» **Request**
Convert the lines of the data into a Markdown table with the columns Row and Line. Start at the line that contains "### Labour Party" and end at the last line of the data, including both, and leave out blank lines.

» **Stored data**
------------------------------------
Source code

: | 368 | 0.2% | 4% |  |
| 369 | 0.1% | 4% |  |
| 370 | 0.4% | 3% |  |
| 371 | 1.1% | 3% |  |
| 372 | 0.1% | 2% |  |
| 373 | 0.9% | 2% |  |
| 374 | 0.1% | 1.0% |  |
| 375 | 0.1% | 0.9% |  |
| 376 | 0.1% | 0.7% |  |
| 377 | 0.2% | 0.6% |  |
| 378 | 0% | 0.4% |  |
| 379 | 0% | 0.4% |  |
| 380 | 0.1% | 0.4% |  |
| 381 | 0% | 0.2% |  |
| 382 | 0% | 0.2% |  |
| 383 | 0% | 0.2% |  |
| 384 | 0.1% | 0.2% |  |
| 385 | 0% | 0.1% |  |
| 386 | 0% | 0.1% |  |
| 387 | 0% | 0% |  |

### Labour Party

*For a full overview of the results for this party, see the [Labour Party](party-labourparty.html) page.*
------------------------------------
» **Result**
| Row | Line |
|---|---|
| 1 | ### Labour Party |
| 2 | *For a full overview of the results for this party, see the [Labour Party](party-labourparty.html) page.* |